Exercise directions => Word for word, print each line of the listing below; pictures stay out.

Material for this task section start

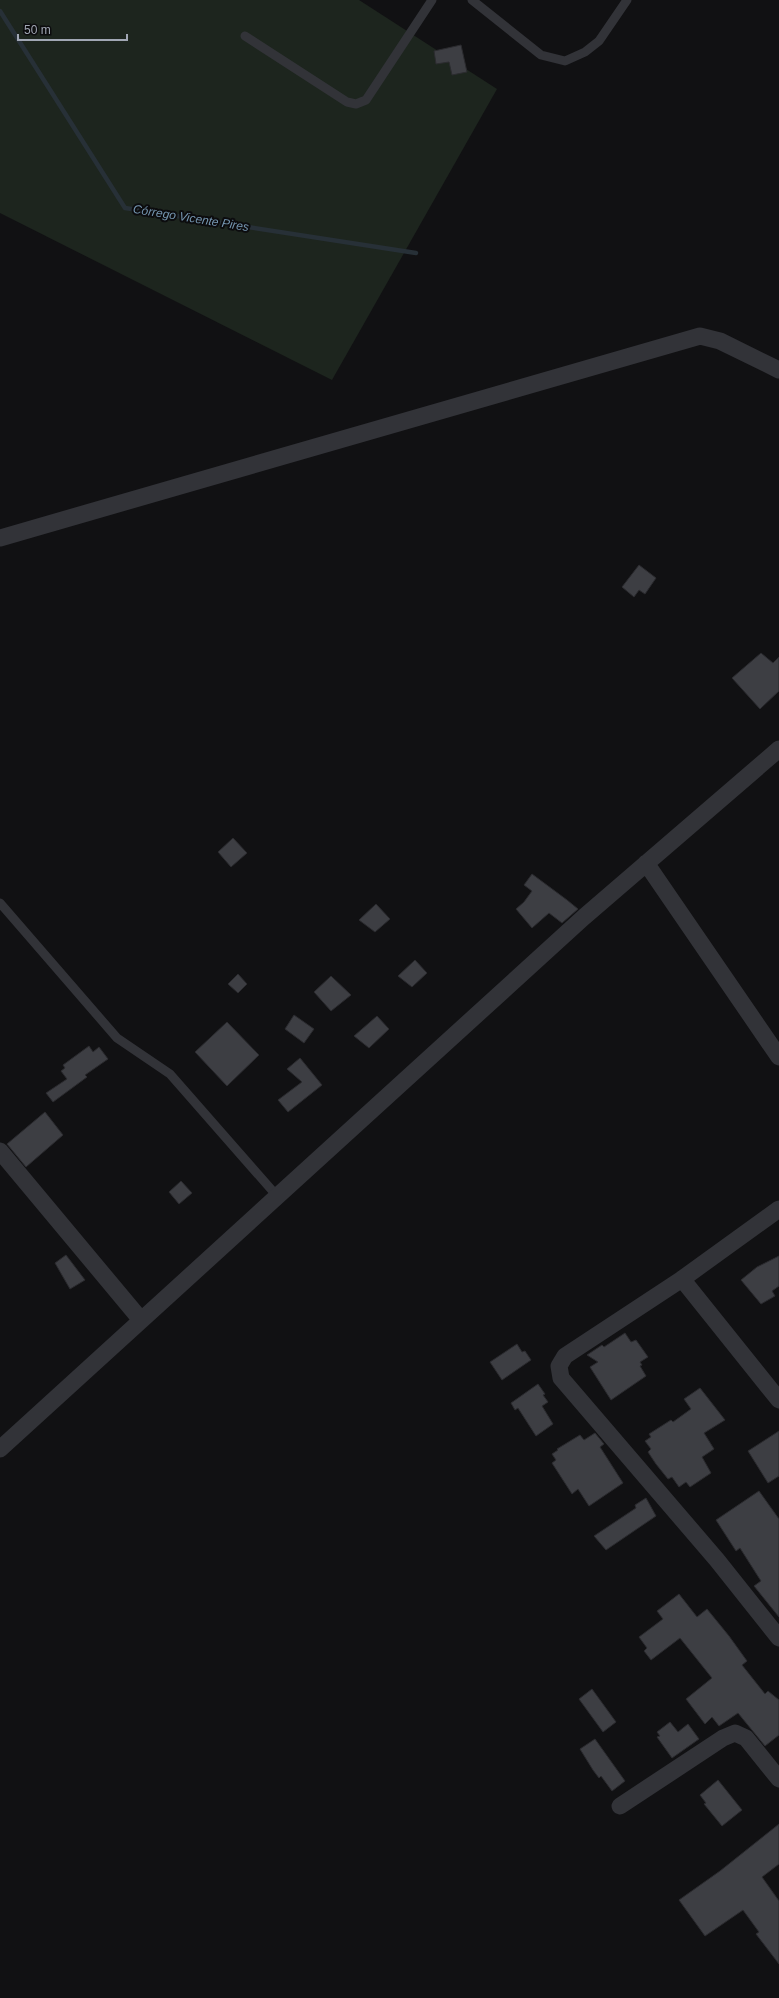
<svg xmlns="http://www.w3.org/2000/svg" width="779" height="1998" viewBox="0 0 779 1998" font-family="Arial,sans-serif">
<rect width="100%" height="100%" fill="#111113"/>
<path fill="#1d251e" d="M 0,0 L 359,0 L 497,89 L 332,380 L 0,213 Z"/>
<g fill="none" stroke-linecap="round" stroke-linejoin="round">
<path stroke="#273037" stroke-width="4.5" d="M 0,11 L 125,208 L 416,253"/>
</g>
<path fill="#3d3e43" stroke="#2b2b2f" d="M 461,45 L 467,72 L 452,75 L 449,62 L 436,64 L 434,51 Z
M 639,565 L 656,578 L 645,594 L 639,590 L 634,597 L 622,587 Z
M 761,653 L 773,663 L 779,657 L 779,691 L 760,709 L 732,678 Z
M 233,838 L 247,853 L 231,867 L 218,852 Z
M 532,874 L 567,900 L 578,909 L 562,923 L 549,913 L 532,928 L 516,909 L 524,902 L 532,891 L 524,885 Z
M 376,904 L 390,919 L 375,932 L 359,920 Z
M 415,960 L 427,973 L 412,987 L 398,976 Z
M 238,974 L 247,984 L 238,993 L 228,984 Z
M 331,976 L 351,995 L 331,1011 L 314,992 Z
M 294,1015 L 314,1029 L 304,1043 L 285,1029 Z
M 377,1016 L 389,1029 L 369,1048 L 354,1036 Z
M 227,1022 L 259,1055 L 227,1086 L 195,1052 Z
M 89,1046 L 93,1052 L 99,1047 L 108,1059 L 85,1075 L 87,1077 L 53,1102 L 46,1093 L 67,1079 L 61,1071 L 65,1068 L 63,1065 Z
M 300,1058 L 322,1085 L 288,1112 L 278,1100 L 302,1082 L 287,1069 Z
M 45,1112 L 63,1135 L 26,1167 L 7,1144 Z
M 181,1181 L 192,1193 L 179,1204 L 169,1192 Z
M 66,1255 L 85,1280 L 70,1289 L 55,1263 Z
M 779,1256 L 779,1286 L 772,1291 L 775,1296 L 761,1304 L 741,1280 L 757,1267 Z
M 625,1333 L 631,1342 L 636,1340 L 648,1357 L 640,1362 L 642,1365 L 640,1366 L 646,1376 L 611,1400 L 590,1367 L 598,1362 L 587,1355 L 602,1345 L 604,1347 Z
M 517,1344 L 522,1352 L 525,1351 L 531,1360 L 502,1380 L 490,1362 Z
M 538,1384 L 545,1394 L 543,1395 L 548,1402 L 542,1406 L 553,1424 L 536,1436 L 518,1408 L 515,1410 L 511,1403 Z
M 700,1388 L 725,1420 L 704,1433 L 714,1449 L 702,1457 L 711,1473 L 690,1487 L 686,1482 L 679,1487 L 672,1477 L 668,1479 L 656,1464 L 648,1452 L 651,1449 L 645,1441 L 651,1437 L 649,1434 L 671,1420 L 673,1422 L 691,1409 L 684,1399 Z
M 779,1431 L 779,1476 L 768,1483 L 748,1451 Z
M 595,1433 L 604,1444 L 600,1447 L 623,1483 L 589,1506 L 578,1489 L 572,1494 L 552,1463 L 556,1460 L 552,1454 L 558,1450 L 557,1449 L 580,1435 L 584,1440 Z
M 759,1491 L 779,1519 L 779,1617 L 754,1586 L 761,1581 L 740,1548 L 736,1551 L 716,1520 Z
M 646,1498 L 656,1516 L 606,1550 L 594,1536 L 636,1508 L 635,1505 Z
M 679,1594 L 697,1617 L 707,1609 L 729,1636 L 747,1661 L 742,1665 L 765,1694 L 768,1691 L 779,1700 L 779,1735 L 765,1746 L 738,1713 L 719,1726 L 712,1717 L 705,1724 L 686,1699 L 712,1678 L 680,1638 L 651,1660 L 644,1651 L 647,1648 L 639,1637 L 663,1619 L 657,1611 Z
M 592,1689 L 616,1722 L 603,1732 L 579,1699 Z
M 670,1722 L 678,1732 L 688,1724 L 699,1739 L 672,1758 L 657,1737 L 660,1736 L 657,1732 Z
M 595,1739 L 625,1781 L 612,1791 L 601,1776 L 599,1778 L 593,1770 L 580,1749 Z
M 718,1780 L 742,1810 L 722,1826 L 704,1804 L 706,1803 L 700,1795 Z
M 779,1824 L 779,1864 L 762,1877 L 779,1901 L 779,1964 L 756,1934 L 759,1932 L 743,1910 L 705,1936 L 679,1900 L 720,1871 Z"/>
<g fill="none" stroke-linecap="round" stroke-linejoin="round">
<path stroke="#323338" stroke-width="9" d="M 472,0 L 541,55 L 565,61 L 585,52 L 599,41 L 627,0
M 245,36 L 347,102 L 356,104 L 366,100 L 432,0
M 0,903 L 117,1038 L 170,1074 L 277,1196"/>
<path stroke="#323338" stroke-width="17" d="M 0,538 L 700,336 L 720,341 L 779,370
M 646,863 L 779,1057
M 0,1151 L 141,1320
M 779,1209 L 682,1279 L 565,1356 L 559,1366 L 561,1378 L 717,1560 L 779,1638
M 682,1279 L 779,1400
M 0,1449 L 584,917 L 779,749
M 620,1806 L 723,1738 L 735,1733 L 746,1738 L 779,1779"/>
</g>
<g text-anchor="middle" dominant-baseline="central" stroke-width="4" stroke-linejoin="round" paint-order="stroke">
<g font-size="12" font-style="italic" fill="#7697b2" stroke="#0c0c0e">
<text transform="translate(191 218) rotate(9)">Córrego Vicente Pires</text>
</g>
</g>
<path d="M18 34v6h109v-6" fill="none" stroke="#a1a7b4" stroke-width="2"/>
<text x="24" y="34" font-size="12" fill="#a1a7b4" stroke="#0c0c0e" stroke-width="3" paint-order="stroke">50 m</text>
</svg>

Material for this task section end

Your solution =>
<svg xmlns="http://www.w3.org/2000/svg" width="779" height="1998" viewBox="0 0 779 1998" font-family="Arial,sans-serif">
<rect width="100%" height="100%" fill="#111113"/>
<path fill="#1d251e" d="M 0,0 L 359,0 L 497,89 L 332,380 L 0,213 Z"/>
<g fill="none" stroke-linecap="round" stroke-linejoin="round">
<path stroke="#273037" stroke-width="4.5" d="M 0,11 L 125,208 L 416,253"/>
</g>
<path fill="#3d3e43" stroke="#2b2b2f" d="M 461,45 L 467,72 L 452,75 L 449,62 L 436,64 L 434,51 Z
M 639,565 L 656,578 L 645,594 L 639,590 L 634,597 L 622,587 Z
M 761,653 L 773,663 L 779,657 L 779,691 L 760,709 L 732,678 Z
M 233,838 L 247,853 L 231,867 L 218,852 Z
M 532,874 L 567,900 L 578,909 L 562,923 L 549,913 L 532,928 L 516,909 L 524,902 L 532,891 L 524,885 Z
M 376,904 L 390,919 L 375,932 L 359,920 Z
M 415,960 L 427,973 L 412,987 L 398,976 Z
M 238,974 L 247,984 L 238,993 L 228,984 Z
M 331,976 L 351,995 L 331,1011 L 314,992 Z
M 294,1015 L 314,1029 L 304,1043 L 285,1029 Z
M 377,1016 L 389,1029 L 369,1048 L 354,1036 Z
M 227,1022 L 259,1055 L 227,1086 L 195,1052 Z
M 89,1046 L 93,1052 L 99,1047 L 108,1059 L 85,1075 L 87,1077 L 53,1102 L 46,1093 L 67,1079 L 61,1071 L 65,1068 L 63,1065 Z
M 300,1058 L 322,1085 L 288,1112 L 278,1100 L 302,1082 L 287,1069 Z
M 45,1112 L 63,1135 L 26,1167 L 7,1144 Z
M 181,1181 L 192,1193 L 179,1204 L 169,1192 Z
M 66,1255 L 85,1280 L 70,1289 L 55,1263 Z
M 779,1256 L 779,1286 L 772,1291 L 775,1296 L 761,1304 L 741,1280 L 757,1267 Z
M 625,1333 L 631,1342 L 636,1340 L 648,1357 L 640,1362 L 642,1365 L 640,1366 L 646,1376 L 611,1400 L 590,1367 L 598,1362 L 587,1355 L 602,1345 L 604,1347 Z
M 517,1344 L 522,1352 L 525,1351 L 531,1360 L 502,1380 L 490,1362 Z
M 538,1384 L 545,1394 L 543,1395 L 548,1402 L 542,1406 L 553,1424 L 536,1436 L 518,1408 L 515,1410 L 511,1403 Z
M 700,1388 L 725,1420 L 704,1433 L 714,1449 L 702,1457 L 711,1473 L 690,1487 L 686,1482 L 679,1487 L 672,1477 L 668,1479 L 656,1464 L 648,1452 L 651,1449 L 645,1441 L 651,1437 L 649,1434 L 671,1420 L 673,1422 L 691,1409 L 684,1399 Z
M 779,1431 L 779,1476 L 768,1483 L 748,1451 Z
M 595,1433 L 604,1444 L 600,1447 L 623,1483 L 589,1506 L 578,1489 L 572,1494 L 552,1463 L 556,1460 L 552,1454 L 558,1450 L 557,1449 L 580,1435 L 584,1440 Z
M 759,1491 L 779,1519 L 779,1617 L 754,1586 L 761,1581 L 740,1548 L 736,1551 L 716,1520 Z
M 646,1498 L 656,1516 L 606,1550 L 594,1536 L 636,1508 L 635,1505 Z
M 679,1594 L 697,1617 L 707,1609 L 729,1636 L 747,1661 L 742,1665 L 765,1694 L 768,1691 L 779,1700 L 779,1735 L 765,1746 L 738,1713 L 719,1726 L 712,1717 L 705,1724 L 686,1699 L 712,1678 L 680,1638 L 651,1660 L 644,1651 L 647,1648 L 639,1637 L 663,1619 L 657,1611 Z
M 592,1689 L 616,1722 L 603,1732 L 579,1699 Z
M 670,1722 L 678,1732 L 688,1724 L 699,1739 L 672,1758 L 657,1737 L 660,1736 L 657,1732 Z
M 595,1739 L 625,1781 L 612,1791 L 601,1776 L 599,1778 L 593,1770 L 580,1749 Z
M 718,1780 L 742,1810 L 722,1826 L 704,1804 L 706,1803 L 700,1795 Z
M 779,1824 L 779,1864 L 762,1877 L 779,1901 L 779,1964 L 756,1934 L 759,1932 L 743,1910 L 705,1936 L 679,1900 L 720,1871 Z"/>
<g fill="none" stroke-linecap="round" stroke-linejoin="round">
<path stroke="#323338" stroke-width="9" d="M 472,0 L 541,55 L 565,61 L 585,52 L 599,41 L 627,0
M 245,36 L 347,102 L 356,104 L 366,100 L 432,0
M 0,903 L 117,1038 L 170,1074 L 277,1196"/>
<path stroke="#323338" stroke-width="17" d="M 0,538 L 700,336 L 720,341 L 779,370
M 646,863 L 779,1057
M 0,1151 L 141,1320
M 779,1209 L 682,1279 L 565,1356 L 559,1366 L 561,1378 L 717,1560 L 779,1638
M 682,1279 L 779,1400
M 0,1449 L 584,917 L 779,749
M 620,1806 L 723,1738 L 735,1733 L 746,1738 L 779,1779"/>
</g>
<g text-anchor="middle" dominant-baseline="central" stroke-width="4" stroke-linejoin="round" paint-order="stroke">
<g font-size="12" font-style="italic" fill="#7697b2" stroke="#0c0c0e">
<text transform="translate(191 218) rotate(9)">Córrego Vicente Pires</text>
</g>
</g>
<path d="M18 34v6h109v-6" fill="none" stroke="#a1a7b4" stroke-width="2"/>
<text x="24" y="34" font-size="12" fill="#a1a7b4" stroke="#0c0c0e" stroke-width="3" paint-order="stroke">50 m</text>
</svg>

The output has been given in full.